提取文本>
= = = =
在agent上把mysql-connector-java-5.1.34.jar拷贝至Cloudera Manager的lib目录下:

pscp -h list_agents /home/admin/soft/mysql-connector-java-5.1.34.jar /tmp 
pssh -h list_agents -P "sudo mkdir -p /usr/share/cmf/lib"
pssh -h list_agents -P "sudo mkdir -p /usr/share/java" 
pssh -h list_agents -P "sudo cp /tmp/mysql-connector-java-5.1.34.jar /usr/share/cmf/lib"
pssh -h list_agents -P "sudo cp /tmp/mysql-connector-java-5.1.34.jar /usr/share/java/mysql-connector-java.jar"

Step6. 搭建临时httpd服务器

搭建httpd服务器的目的是为了实现离线本地Repo安装,需要把之前从cm5.8.2-centos7.tar.gz解压缩至Root Dir下,假设Repo地址为http://192.168.1.1/cm/5.8.2/。

sudo yum install -y httpd
sudo tar zxvf cm5.8.2-centos7.tar.gz -C /var/www/html/
sudo rm -rf /var/run/yum.pid

Step7. 进入图形化界面进行部署

默认的Cloudera控制台界面为 http://192.168.1.1:7180
初次登录会要求输入默认的管理员账户名密码,请切记。进入图形化界面后按照以下步骤进行agent发现和集群初始化:

  • 选择 Yes, I accept the End User License Terms and Conditions.,然后一路 Continue
  • Specify hosts for your CDH cluster installation. 界面输入以下机器,并点击 Search
192.168.1.1
192.168.1.3
192.168.1.4
192.168.1.5
192.168.1.6
192.168.1.7
192.168.1.8
192.168.1.9
192.168.1.10
192.168.1.11
192.168.1.12
192.168.1.13
192.168.1.14
192.168.1.15
192.168.1.16
192.168.1.17
  • 全选机器后,点击 Continue
  • 选择Use Parcels (Recommended)
  • More Options中去掉所有远程Repo配置;
  • Select the version of CDH选择CDH-5.8.2-1.cdh5.8.2.p0.3
  • Select the specific release of the Cloudera Manager Agent you want to install on your hosts.选择Custom Repository,并且使用局域网httpd,地址为:http://192.168.1.1/cm/5.8.2/
  • Install Oracle Java SE Development Kit (JDK)不勾选;
  • Single User Mode不勾选;
  • Login To All Hosts As:选择admin,并录入CentOS的admin密码;

正常情况下会自动进行Cloudera安装包分发,以及agent进程启动。
= = = =
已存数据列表
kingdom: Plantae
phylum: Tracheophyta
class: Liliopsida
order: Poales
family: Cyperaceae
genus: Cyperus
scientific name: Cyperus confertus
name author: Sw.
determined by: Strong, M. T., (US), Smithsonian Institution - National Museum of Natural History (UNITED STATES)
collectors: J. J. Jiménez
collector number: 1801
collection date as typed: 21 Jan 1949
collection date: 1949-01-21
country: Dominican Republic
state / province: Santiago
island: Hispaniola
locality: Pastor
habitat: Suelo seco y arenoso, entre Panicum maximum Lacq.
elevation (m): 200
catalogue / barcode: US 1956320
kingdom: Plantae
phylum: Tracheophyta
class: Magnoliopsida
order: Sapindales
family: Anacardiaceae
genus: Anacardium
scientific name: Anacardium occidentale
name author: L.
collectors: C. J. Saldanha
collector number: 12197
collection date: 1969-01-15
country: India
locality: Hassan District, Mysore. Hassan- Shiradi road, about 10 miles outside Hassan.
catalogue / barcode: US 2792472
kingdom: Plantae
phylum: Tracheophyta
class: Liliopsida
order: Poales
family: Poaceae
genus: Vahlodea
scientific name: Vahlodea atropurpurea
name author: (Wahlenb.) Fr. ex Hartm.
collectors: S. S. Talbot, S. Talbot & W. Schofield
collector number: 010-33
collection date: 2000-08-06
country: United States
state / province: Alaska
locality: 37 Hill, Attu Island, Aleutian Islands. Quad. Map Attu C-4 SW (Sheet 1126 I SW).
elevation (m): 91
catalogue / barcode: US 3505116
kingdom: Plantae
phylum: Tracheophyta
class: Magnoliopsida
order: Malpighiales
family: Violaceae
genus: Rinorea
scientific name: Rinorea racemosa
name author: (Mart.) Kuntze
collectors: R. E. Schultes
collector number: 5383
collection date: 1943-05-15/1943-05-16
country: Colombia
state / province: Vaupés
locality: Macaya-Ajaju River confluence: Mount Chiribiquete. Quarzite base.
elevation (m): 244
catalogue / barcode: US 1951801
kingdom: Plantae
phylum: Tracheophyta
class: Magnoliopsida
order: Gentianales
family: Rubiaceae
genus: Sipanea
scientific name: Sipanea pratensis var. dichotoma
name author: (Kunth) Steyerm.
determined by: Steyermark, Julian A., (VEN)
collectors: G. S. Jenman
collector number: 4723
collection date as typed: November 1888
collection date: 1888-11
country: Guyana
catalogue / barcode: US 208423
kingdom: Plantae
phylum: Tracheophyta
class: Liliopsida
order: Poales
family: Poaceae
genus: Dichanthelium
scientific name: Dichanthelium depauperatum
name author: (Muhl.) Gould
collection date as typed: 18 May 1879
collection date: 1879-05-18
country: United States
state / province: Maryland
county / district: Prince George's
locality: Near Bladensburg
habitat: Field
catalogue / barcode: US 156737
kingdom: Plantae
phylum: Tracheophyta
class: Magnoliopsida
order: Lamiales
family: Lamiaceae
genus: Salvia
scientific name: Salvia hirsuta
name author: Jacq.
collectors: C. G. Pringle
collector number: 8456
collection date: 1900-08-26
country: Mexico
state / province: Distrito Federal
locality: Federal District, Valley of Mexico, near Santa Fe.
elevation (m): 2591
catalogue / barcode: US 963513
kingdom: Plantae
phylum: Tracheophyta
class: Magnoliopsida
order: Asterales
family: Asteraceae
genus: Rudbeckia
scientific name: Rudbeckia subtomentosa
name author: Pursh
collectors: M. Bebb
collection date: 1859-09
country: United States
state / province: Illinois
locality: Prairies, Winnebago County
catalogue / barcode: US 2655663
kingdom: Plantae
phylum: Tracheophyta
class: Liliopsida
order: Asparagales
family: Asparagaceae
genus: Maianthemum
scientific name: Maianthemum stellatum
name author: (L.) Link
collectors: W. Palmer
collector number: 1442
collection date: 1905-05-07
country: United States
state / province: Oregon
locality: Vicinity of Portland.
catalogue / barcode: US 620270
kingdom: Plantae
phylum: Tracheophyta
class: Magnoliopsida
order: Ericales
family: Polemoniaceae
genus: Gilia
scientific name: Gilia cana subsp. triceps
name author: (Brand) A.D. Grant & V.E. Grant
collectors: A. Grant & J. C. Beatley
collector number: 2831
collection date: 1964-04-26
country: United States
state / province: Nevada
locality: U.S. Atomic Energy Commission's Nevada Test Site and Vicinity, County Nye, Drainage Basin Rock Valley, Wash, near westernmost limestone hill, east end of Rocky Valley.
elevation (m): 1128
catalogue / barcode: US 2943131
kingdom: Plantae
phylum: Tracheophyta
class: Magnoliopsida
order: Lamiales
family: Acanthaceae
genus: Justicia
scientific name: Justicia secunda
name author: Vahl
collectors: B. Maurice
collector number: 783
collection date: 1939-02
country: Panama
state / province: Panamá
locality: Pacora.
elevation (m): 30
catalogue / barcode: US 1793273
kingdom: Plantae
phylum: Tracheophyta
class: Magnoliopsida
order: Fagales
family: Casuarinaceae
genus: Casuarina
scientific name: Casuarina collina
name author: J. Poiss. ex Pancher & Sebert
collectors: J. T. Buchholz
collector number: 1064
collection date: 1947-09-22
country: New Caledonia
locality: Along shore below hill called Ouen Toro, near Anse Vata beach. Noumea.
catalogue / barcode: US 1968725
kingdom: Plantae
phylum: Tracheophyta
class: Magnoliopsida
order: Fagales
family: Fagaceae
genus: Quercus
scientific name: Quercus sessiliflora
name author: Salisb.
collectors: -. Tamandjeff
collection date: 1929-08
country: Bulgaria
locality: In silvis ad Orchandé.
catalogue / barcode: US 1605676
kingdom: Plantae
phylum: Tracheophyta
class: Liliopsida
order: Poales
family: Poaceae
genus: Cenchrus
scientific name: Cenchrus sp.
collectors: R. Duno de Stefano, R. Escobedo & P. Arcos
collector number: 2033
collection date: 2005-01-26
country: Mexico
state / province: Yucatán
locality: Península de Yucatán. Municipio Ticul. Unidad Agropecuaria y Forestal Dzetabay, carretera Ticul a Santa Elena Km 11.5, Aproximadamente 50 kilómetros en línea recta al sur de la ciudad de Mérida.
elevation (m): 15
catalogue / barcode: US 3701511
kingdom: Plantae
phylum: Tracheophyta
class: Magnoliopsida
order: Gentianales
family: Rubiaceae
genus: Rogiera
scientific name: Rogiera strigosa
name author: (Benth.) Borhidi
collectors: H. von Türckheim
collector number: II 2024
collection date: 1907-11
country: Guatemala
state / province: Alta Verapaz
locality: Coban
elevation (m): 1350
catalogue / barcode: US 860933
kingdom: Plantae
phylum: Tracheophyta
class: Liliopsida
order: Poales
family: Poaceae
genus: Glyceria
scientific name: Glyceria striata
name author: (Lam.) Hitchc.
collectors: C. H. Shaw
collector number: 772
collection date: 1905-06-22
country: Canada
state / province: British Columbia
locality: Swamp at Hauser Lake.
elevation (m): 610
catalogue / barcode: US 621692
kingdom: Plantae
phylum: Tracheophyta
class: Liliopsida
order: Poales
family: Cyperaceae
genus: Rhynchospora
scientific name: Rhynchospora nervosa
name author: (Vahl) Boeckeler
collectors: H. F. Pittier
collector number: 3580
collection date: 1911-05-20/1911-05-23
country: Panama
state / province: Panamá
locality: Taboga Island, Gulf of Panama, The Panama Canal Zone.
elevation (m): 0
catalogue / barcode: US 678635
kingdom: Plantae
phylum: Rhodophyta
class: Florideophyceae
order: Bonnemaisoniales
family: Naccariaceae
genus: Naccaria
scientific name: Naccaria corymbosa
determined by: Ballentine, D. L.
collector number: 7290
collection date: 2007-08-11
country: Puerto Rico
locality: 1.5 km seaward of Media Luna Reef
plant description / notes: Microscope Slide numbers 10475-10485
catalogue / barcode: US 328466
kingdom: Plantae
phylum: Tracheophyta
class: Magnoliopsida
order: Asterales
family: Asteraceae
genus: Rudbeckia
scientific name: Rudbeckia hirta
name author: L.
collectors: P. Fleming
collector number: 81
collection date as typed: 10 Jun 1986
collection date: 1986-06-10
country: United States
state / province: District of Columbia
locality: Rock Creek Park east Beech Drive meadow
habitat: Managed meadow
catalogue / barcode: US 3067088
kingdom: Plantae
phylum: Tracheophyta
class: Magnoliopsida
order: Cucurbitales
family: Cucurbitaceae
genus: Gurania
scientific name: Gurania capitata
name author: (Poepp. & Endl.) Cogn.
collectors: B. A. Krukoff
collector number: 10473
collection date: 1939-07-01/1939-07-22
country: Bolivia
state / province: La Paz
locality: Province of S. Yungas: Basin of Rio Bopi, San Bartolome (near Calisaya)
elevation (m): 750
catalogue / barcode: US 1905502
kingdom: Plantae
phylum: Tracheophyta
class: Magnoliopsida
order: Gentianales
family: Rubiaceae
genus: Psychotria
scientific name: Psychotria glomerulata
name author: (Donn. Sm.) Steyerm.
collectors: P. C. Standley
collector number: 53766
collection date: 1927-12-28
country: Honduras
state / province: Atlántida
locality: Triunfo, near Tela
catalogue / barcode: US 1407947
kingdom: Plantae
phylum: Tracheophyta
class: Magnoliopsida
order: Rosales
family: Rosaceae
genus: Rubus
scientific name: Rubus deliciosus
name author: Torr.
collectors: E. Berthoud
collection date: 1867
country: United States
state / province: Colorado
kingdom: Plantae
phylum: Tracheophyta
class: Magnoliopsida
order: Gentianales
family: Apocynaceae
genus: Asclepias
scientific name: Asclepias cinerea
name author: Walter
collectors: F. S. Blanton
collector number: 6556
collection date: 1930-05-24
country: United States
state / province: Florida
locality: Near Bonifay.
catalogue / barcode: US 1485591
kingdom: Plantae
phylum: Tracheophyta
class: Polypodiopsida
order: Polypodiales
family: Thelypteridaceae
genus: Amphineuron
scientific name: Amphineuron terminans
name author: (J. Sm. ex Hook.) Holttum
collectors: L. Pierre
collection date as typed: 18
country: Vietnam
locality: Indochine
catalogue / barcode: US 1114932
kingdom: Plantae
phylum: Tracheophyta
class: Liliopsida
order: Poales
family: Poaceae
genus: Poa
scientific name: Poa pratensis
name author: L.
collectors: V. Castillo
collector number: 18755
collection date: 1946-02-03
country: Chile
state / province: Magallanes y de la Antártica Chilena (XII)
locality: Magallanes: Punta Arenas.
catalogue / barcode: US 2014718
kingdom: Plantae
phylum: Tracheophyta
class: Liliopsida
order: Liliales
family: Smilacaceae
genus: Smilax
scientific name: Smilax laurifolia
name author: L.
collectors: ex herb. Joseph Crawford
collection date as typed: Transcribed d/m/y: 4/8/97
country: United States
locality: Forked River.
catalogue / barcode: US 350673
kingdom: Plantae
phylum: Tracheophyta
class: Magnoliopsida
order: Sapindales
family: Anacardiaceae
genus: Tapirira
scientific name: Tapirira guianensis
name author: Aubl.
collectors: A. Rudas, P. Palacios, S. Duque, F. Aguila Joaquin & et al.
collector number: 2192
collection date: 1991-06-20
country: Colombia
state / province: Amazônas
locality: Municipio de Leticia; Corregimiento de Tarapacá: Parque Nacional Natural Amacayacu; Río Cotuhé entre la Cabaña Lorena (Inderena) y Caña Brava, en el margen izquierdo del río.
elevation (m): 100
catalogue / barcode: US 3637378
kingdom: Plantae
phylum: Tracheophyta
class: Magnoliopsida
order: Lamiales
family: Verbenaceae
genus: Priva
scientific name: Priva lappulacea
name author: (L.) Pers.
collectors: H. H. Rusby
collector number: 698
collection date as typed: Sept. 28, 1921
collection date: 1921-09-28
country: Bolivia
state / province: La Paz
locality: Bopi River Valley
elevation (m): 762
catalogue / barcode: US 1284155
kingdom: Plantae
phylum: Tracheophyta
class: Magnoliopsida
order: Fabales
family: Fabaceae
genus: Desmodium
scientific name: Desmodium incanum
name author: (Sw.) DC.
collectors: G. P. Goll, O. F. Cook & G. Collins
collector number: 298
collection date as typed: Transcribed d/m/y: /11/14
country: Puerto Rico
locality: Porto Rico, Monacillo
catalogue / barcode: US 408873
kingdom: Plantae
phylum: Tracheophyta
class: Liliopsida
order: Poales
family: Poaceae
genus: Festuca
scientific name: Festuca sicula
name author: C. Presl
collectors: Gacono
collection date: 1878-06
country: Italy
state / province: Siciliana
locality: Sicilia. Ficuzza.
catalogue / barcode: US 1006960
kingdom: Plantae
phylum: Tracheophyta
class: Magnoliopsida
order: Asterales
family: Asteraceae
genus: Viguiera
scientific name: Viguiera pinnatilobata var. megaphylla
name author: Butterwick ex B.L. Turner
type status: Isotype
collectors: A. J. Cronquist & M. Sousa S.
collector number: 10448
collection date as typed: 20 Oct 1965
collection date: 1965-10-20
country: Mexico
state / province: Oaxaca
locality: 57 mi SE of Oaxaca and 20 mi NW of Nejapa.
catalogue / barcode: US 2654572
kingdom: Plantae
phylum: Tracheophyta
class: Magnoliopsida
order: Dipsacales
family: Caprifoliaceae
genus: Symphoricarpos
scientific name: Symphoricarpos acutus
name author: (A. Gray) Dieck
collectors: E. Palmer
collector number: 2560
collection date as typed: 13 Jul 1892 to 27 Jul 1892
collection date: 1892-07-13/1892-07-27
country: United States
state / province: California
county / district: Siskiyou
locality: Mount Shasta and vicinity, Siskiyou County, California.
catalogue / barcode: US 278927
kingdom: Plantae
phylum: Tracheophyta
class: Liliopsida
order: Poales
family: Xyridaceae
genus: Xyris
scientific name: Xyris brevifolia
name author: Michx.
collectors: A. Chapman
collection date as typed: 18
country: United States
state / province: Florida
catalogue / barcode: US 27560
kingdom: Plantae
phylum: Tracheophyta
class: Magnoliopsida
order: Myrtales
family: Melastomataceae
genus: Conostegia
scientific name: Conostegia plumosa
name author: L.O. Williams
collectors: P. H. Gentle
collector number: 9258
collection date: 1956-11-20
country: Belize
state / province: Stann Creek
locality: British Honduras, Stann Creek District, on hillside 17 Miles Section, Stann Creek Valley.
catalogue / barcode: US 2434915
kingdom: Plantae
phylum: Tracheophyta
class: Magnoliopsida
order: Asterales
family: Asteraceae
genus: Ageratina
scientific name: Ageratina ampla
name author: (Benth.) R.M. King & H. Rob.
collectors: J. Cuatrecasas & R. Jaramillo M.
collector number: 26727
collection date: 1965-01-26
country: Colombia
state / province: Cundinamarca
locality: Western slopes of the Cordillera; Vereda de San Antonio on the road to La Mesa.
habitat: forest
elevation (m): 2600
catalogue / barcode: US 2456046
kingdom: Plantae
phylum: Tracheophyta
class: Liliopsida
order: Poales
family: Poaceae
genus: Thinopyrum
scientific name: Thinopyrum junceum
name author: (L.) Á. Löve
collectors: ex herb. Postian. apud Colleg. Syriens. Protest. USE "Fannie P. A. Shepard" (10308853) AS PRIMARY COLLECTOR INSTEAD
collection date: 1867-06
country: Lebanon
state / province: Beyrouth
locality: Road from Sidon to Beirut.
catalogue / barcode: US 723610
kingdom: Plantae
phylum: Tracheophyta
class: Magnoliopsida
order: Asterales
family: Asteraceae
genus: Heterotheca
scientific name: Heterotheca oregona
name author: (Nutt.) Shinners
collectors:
= = = =
以下三个说法与提取文本是否一致?(a) 搭建临时httpd服务器是为了实现离线本地Repo安装;(b) 在图形化界面部署时应勾选 Install Oracle Java SE Development Kit (JDK);(c) Cloudera控制台的默认端口是8080。请对每项回答"是"或"否",并原文引用起决定作用的文字。

任务答复>
(a) 是。"搭建httpd服务器的目的是为了实现离线本地Repo安装"
(b) 否。"Install Oracle Java SE Development Kit (JDK)不勾选"
(c) 否。"默认的Cloudera控制台界面为 http://192.168.1.1:7180"